GrowBaba Spotlight: Boys Don’t Have To Be Boys

GrowBaba Spotlight: Boys Don’t Have To Be Boys November 26, 2013

Go right ahead. Don’t worry. We all pee sitting down here, so the toilets really are clean.

Reluctantly but proudly, I now comfortably state what used to be a defensive awkward moment for me when friends or family generously allow me lead time to check our bathrooms before their use… or make gentle remarks or gestures about the presumed lack of cleanliness of our toilets because of the four males that live here: me and my three sons.

Newsflash: boys really can always pee sitting down. As a father of three boys, I’m here to tell you that urinating sitting down really is entirely normal, easy, comfortable, practical and logical from the day that diaper comes off onward.

Folks, I present to you that our faith was described as “the natural path” deen-ul-fitrah by our beloved Prophet Muhammad. We are taught that our kids are born in a “natural state” and that parents are charged with guiding them to their paths. Our prophetic teachings which describe cleanliness as half of iman, faith, also relay for both genders, an explicit list of “natural” self-care tasks, which includes not urinating while standing.

I beg you, please connect the dots already: the problem isn’t that our boys’ sloppy aim has left you contending how to make use of a dirty toilet seat. The problem is that too many of you trained your own boys to embrace a lower standard of hygiene. Let’s leap several decades back when parents still trained their daughters to embrace teaching and nursing as the sole viable careers befitting of their uniquely feminine qualities. Knowing all we do today, why would we actually train our kids to think any lower standard is okay? It seems to me that today’s boys need us to remember that it is not their physiology, but instead it is our choice as individuals and a society what we create as our baseline for universal human –not male nor female– core values such as ethics, education, cleanliness, etc.
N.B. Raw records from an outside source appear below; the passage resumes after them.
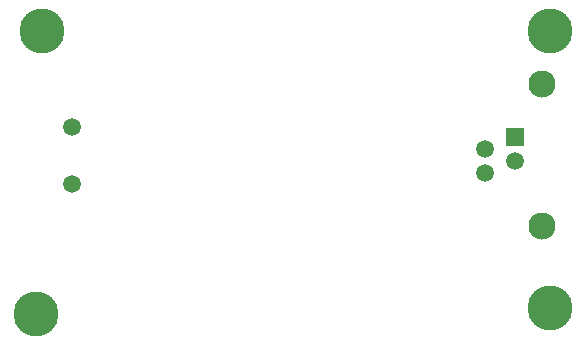
<source format=gbr>
%TF.GenerationSoftware,KiCad,Pcbnew,5.1.9-73d0e3b20d~88~ubuntu20.04.1*%
%TF.CreationDate,2021-04-09T11:01:18+02:00*%
%TF.ProjectId,piezo,7069657a-6f2e-46b6-9963-61645f706362,rev?*%
%TF.SameCoordinates,Original*%
%TF.FileFunction,Soldermask,Bot*%
%TF.FilePolarity,Negative*%
%FSLAX46Y46*%
G04 Gerber Fmt 4.6, Leading zero omitted, Abs format (unit mm)*
G04 Created by KiCad (PCBNEW 5.1.9-73d0e3b20d~88~ubuntu20.04.1) date 2021-04-09 11:01:18*
%MOMM*%
%LPD*%
G01*
G04 APERTURE LIST*
%ADD10C,1.500000*%
%ADD11C,2.300000*%
%ADD12R,1.500000X1.500000*%
%ADD13C,3.800000*%
G04 APERTURE END LIST*
D10*
%TO.C,X1*%
X105000000Y-134500000D03*
X105000000Y-129600000D03*
%TD*%
D11*
%TO.C,J1*%
X144800000Y-126030000D03*
D12*
X142500000Y-130500000D03*
D10*
X139960000Y-131520000D03*
X142500000Y-132540000D03*
D11*
X144800000Y-138030000D03*
D10*
X139960000Y-133560000D03*
%TD*%
D13*
%TO.C,J2*%
X145500000Y-121500000D03*
%TD*%
%TO.C,J3*%
X145500000Y-145000000D03*
%TD*%
%TO.C,J4*%
X102500000Y-121500000D03*
%TD*%
%TO.C,J5*%
X102000000Y-145500000D03*
%TD*%
M02*

</source>
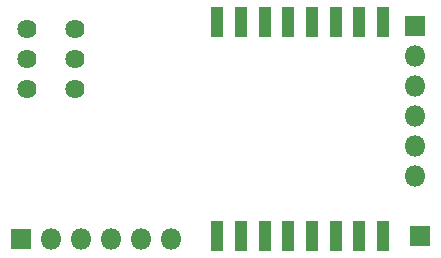
<source format=gbs>
G04 #@! TF.GenerationSoftware,KiCad,Pcbnew,5.0.0-rc2-unknown-a288d61~65~ubuntu18.04.1*
G04 #@! TF.CreationDate,2018-06-25T15:59:21+02:00*
G04 #@! TF.ProjectId,STM32_Sensor,53544D33325F53656E736F722E6B6963,rev?*
G04 #@! TF.SameCoordinates,Original*
G04 #@! TF.FileFunction,Soldermask,Bot*
G04 #@! TF.FilePolarity,Negative*
%FSLAX46Y46*%
G04 Gerber Fmt 4.6, Leading zero omitted, Abs format (unit mm)*
G04 Created by KiCad (PCBNEW 5.0.0-rc2-unknown-a288d61~65~ubuntu18.04.1) date Mon Jun 25 15:59:21 2018*
%MOMM*%
%LPD*%
G01*
G04 APERTURE LIST*
%ADD10R,1.101600X2.601600*%
%ADD11R,1.801600X1.801600*%
%ADD12C,1.625600*%
%ADD13O,1.801600X1.801600*%
G04 APERTURE END LIST*
D10*
G04 #@! TO.C,U2*
X125588000Y-80689000D03*
X127588000Y-80689000D03*
X129588000Y-80689000D03*
X131588000Y-80689000D03*
X133588000Y-80689000D03*
X135588000Y-80689000D03*
X137588000Y-80689000D03*
X139588000Y-80689000D03*
X139588000Y-98889000D03*
X137588000Y-98889000D03*
X135588000Y-98889000D03*
X133588000Y-98889000D03*
X131588000Y-98889000D03*
X129588000Y-98889000D03*
X127588000Y-98889000D03*
X125588000Y-98889000D03*
G04 #@! TD*
D11*
G04 #@! TO.C,J2*
X142750000Y-98820000D03*
G04 #@! TD*
D12*
G04 #@! TO.C,SW2*
X109474000Y-86360000D03*
X109474000Y-83820000D03*
X109474000Y-81280000D03*
G04 #@! TD*
G04 #@! TO.C,SW3*
X113538000Y-81280000D03*
X113538000Y-83820000D03*
X113538000Y-86360000D03*
G04 #@! TD*
D13*
G04 #@! TO.C,J1*
X142340000Y-93730000D03*
X142340000Y-91190000D03*
X142340000Y-88650000D03*
X142340000Y-86110000D03*
X142340000Y-83570000D03*
D11*
X142340000Y-81030000D03*
G04 #@! TD*
D13*
G04 #@! TO.C,J3*
X121666000Y-99060000D03*
X119126000Y-99060000D03*
X116586000Y-99060000D03*
X114046000Y-99060000D03*
X111506000Y-99060000D03*
D11*
X108966000Y-99060000D03*
G04 #@! TD*
M02*

</source>
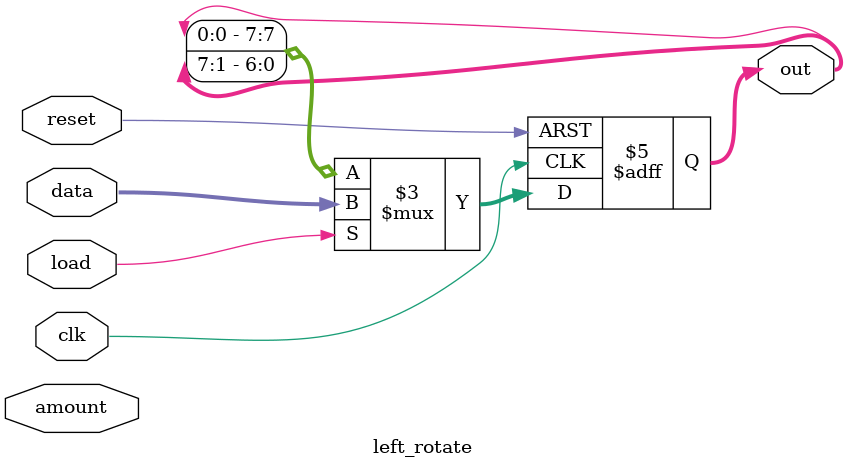
<source format=v>
module left_rotate(clk,reset,amount,data,load,out);
input clk,reset;
input [2:0] amount;
input [7:0] data;
input load;
output reg [7:0] out;
// when load is high, load data to out
// otherwise rotate the out register followed by left shift the out register by amount bits
always @(posedge clk or posedge reset)
begin
	if (reset)
	begin
	out <= 8'b00000000;
	end
	else if (load)
	begin
	out <= data;
	end
	else
	begin
	out <= {out[0],out[7:1]};
	end
end
endmodule

</source>
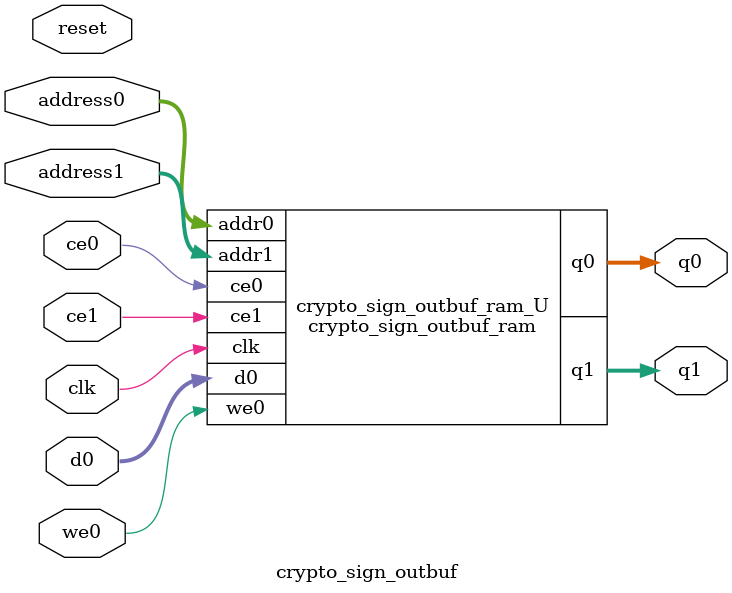
<source format=v>

`timescale 1 ns / 1 ps
module crypto_sign_outbuf_ram (addr0, ce0, d0, we0, q0, addr1, ce1, q1,  clk);

parameter DWIDTH = 8;
parameter AWIDTH = 10;
parameter MEM_SIZE = 680;

input[AWIDTH-1:0] addr0;
input ce0;
input[DWIDTH-1:0] d0;
input we0;
output reg[DWIDTH-1:0] q0;
input[AWIDTH-1:0] addr1;
input ce1;
output reg[DWIDTH-1:0] q1;
input clk;

(* ram_style = "block" *)reg [DWIDTH-1:0] ram[0:MEM_SIZE-1];




always @(posedge clk)  
begin 
    if (ce0) 
    begin
        if (we0) 
        begin 
            ram[addr0] <= d0; 
            q0 <= d0;
        end 
        else 
            q0 <= ram[addr0];
    end
end


always @(posedge clk)  
begin 
    if (ce1) 
    begin
            q1 <= ram[addr1];
    end
end


endmodule


`timescale 1 ns / 1 ps
module crypto_sign_outbuf(
    reset,
    clk,
    address0,
    ce0,
    we0,
    d0,
    q0,
    address1,
    ce1,
    q1);

parameter DataWidth = 32'd8;
parameter AddressRange = 32'd680;
parameter AddressWidth = 32'd10;
input reset;
input clk;
input[AddressWidth - 1:0] address0;
input ce0;
input we0;
input[DataWidth - 1:0] d0;
output[DataWidth - 1:0] q0;
input[AddressWidth - 1:0] address1;
input ce1;
output[DataWidth - 1:0] q1;



crypto_sign_outbuf_ram crypto_sign_outbuf_ram_U(
    .clk( clk ),
    .addr0( address0 ),
    .ce0( ce0 ),
    .we0( we0 ),
    .d0( d0 ),
    .q0( q0 ),
    .addr1( address1 ),
    .ce1( ce1 ),
    .q1( q1 ));

endmodule


</source>
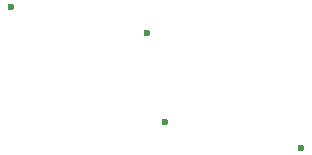
<source format=gbr>
%TF.GenerationSoftware,KiCad,Pcbnew,(7.0.0-0)*%
%TF.CreationDate,2023-02-20T17:02:08+08:00*%
%TF.ProjectId,test,74657374-2e6b-4696-9361-645f70636258,v1.0.0*%
%TF.SameCoordinates,Original*%
%TF.FileFunction,Copper,L1,Top*%
%TF.FilePolarity,Positive*%
%FSLAX46Y46*%
G04 Gerber Fmt 4.6, Leading zero omitted, Abs format (unit mm)*
G04 Created by KiCad (PCBNEW (7.0.0-0)) date 2023-02-20 17:02:08*
%MOMM*%
%LPD*%
G01*
G04 APERTURE LIST*
%TA.AperFunction,ComponentPad*%
%ADD10C,0.600000*%
%TD*%
G04 APERTURE END LIST*
D10*
%TO.P,S1,3*%
%TO.N,C0R0D*%
X-3275000Y22950000D03*
%TO.P,S1,4*%
%TO.N,C0*%
X8275000Y20750000D03*
%TD*%
%TO.P,S2,3*%
%TO.N,C1R0D*%
X21275000Y11050000D03*
%TO.P,S2,4*%
%TO.N,C1*%
X9725000Y13250000D03*
%TD*%
M02*

</source>
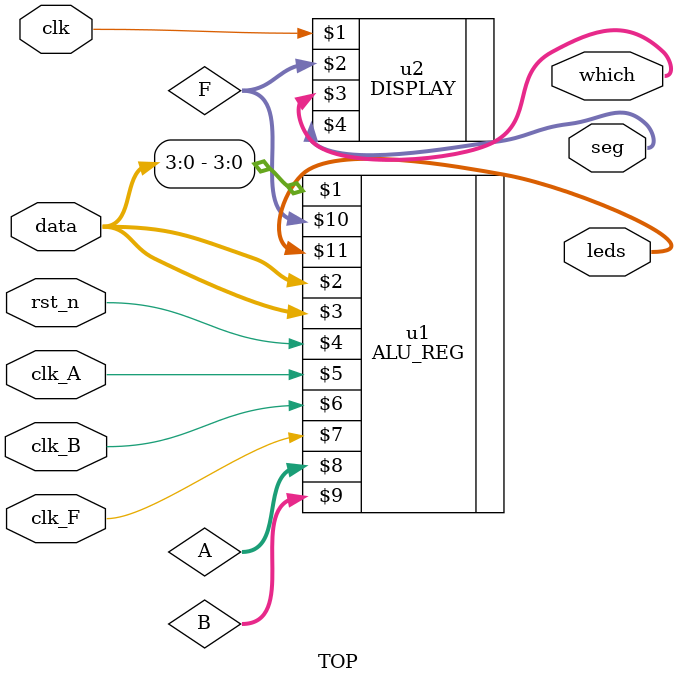
<source format=v>
`timescale 1ns / 1ps


module TOP(rst_n,clk,clk_A,clk_B,clk_F,data,leds,which,seg);

input rst_n,clk,clk_A,clk_B,clk_F;//时序信号

input [31:0]data;

output [3:0]leds;

output [3:0]which;

output [7:0]seg;

wire [31:0]A,B,F;


ALU_REG u1(data[3:0],data,data,rst_n,clk_A,clk_B,clk_F,A,B,F,leds);

DISPLAY u2(clk,F,which,seg);


endmodule
</source>
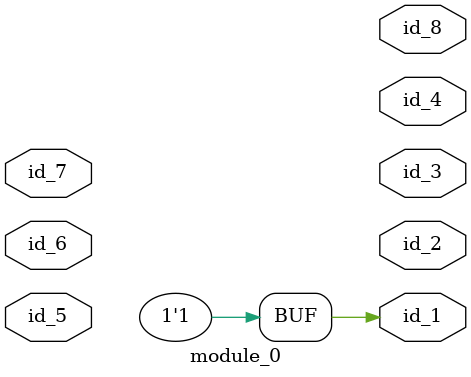
<source format=v>
`timescale 1 ps / 1ps `timescale 1 ps / 1ps `timescale 1ps / 1 ps
module module_0 (
    id_1,
    id_2,
    id_3,
    id_4,
    id_5,
    id_6,
    id_7,
    id_8
);
  output id_8;
  inout id_7;
  input id_6;
  input id_5;
  output id_4;
  output id_3;
  output id_2;
  output id_1;
  assign id_1 = 1;
endmodule

</source>
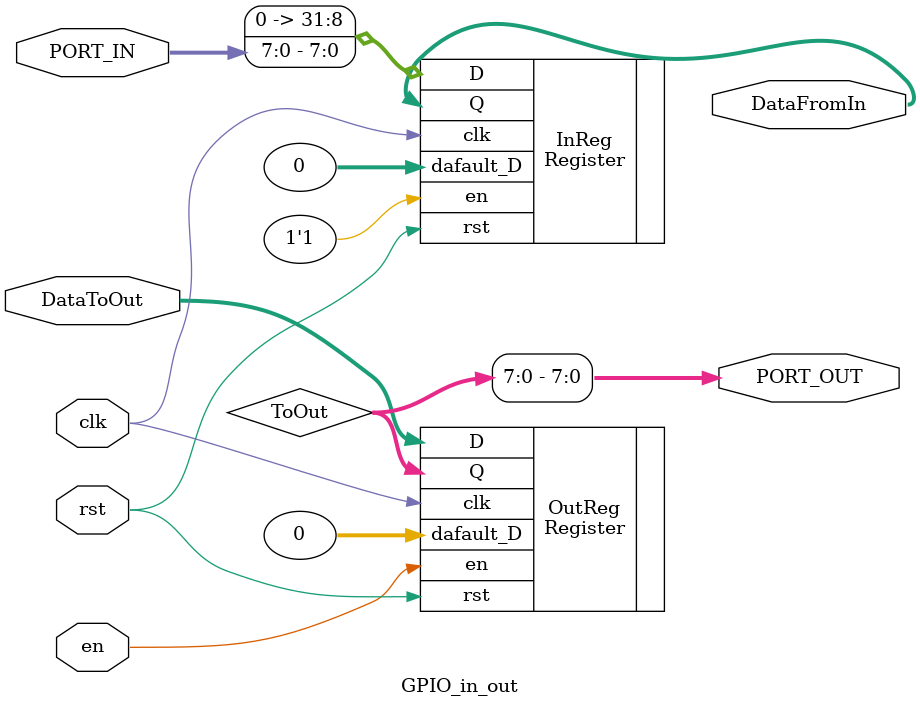
<source format=v>
module GPIO_in_out(
	input clk,
	input rst,
	input en,
	input [31:0]DataToOut,
	input [7:0]PORT_IN,
	output [7:0]PORT_OUT,
	output [31:0]DataFromIn
);
wire [31:0]ToOut;
assign PORT_OUT = ToOut[7:0];
Register #(.DATA_WIDTH(32)) InReg(
.D({{24{1'b0}},PORT_IN}),
.dafault_D(32'h0000_0000),
.rst(rst),
.en(1'b1),
.clk(clk),
.Q(DataFromIn)
);

Register #(.DATA_WIDTH(32)) OutReg(
.D(DataToOut),
.dafault_D(32'h0000_0000),
.rst(rst),
.en(en),
.clk(clk),
.Q(ToOut)
);

endmodule
</source>
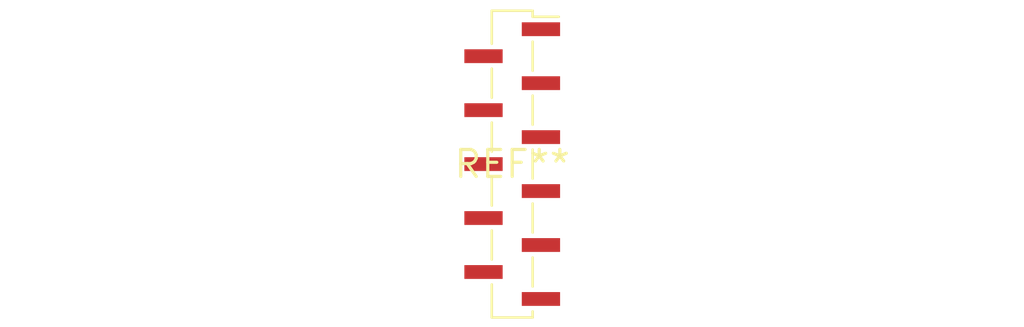
<source format=kicad_pcb>
(kicad_pcb (version 20240108) (generator pcbnew)

  (general
    (thickness 1.6)
  )

  (paper "A4")
  (layers
    (0 "F.Cu" signal)
    (31 "B.Cu" signal)
    (32 "B.Adhes" user "B.Adhesive")
    (33 "F.Adhes" user "F.Adhesive")
    (34 "B.Paste" user)
    (35 "F.Paste" user)
    (36 "B.SilkS" user "B.Silkscreen")
    (37 "F.SilkS" user "F.Silkscreen")
    (38 "B.Mask" user)
    (39 "F.Mask" user)
    (40 "Dwgs.User" user "User.Drawings")
    (41 "Cmts.User" user "User.Comments")
    (42 "Eco1.User" user "User.Eco1")
    (43 "Eco2.User" user "User.Eco2")
    (44 "Edge.Cuts" user)
    (45 "Margin" user)
    (46 "B.CrtYd" user "B.Courtyard")
    (47 "F.CrtYd" user "F.Courtyard")
    (48 "B.Fab" user)
    (49 "F.Fab" user)
    (50 "User.1" user)
    (51 "User.2" user)
    (52 "User.3" user)
    (53 "User.4" user)
    (54 "User.5" user)
    (55 "User.6" user)
    (56 "User.7" user)
    (57 "User.8" user)
    (58 "User.9" user)
  )

  (setup
    (pad_to_mask_clearance 0)
    (pcbplotparams
      (layerselection 0x00010fc_ffffffff)
      (plot_on_all_layers_selection 0x0000000_00000000)
      (disableapertmacros false)
      (usegerberextensions false)
      (usegerberattributes false)
      (usegerberadvancedattributes false)
      (creategerberjobfile false)
      (dashed_line_dash_ratio 12.000000)
      (dashed_line_gap_ratio 3.000000)
      (svgprecision 4)
      (plotframeref false)
      (viasonmask false)
      (mode 1)
      (useauxorigin false)
      (hpglpennumber 1)
      (hpglpenspeed 20)
      (hpglpendiameter 15.000000)
      (dxfpolygonmode false)
      (dxfimperialunits false)
      (dxfusepcbnewfont false)
      (psnegative false)
      (psa4output false)
      (plotreference false)
      (plotvalue false)
      (plotinvisibletext false)
      (sketchpadsonfab false)
      (subtractmaskfromsilk false)
      (outputformat 1)
      (mirror false)
      (drillshape 1)
      (scaleselection 1)
      (outputdirectory "")
    )
  )

  (net 0 "")

  (footprint "PinSocket_1x11_P1.27mm_Vertical_SMD_Pin1Right" (layer "F.Cu") (at 0 0))

)

</source>
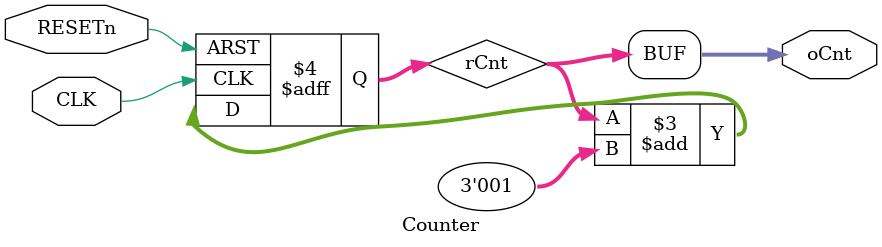
<source format=v>
module Counter (
    input wire CLK,
    input wire RESETn,
    output wire [2:0] oCnt
);
  // [2:0] array n = 3 bit (2^n - 1)
  reg [2:0] rCnt;
  assign oCnt = rCnt;

  always @(posedge CLK or negedge RESETn) begin : u_rCnt
    if (RESETn == 1'd0) begin
      rCnt <= 3'd0;
    end else begin
      rCnt <= rCnt + 3'd1;
    end
  end
endmodule

</source>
The struggle to be an ideal parent never ends, but on this item, I’m really glad my wife and I chose cleanliness within our life’s set of universal core values. It was a purposed choice to select the Prophet’s guidance as our definition of cleanliness. We implemented that choice despite living in culture that teaches our boys the exact opposite. I hated it when my parents “imposed their culture” and I am certainly no less offended when that imposition comes from my own American culture which insists as the norm that males shave their faces, urinate standing up, and nurture Amazon forest expansions in their armpits. I think… I hope that my own parenting choices have given my boys the confidence to select solid logic over popular culture on other fronts as well. I hope that my wife and I have given our boys the confidence to see double standards and hypocrisy for exactly what they are –both inside and outside of the bathroom. I hope we gave our boys more freedom to truly enjoy “being boys” in ways that are genuine and unique to them, free from today’s many ill-defined cultural impositions of lower standards for boys.

After all, don’t you … especially you, mothers raising my future daughters-in-law… realize that if I train my sons to accept illogical gender-based cultural expectations, they might one day impose similar expectations on your daughters or granddaughters?

So dear folks, the next time you are in my area, you are all invited to my place. Under the guise of the pushy-traditional-Arab-host routine, I’ll load you up on juice and tea so that you will eventually have the pleasure of experiencing our “naturally” clean toilets. You see, I really think that eventually, as more and more folks are liberated from the burden of all that extra toilet cleaning, the aggregate sum of new extra time on our hands can now be redirected towards nurturing the next generation balanced, intelligent people who assert calculated, purposed choices in their practice of universal core human values.

Yaman Kahf

As a boy Yaman Kahf never knew exactly what he wanted to “be” other than being a father. He migrated to the US as an infant with his parents and is the second eldest of 7 siblings –growing up in Utah, Indiana, and New Jersey before settling in southern California with his wife and three boys. Career and college degrees pale in comparison to the accomplishments, joy, and education from life with three boys.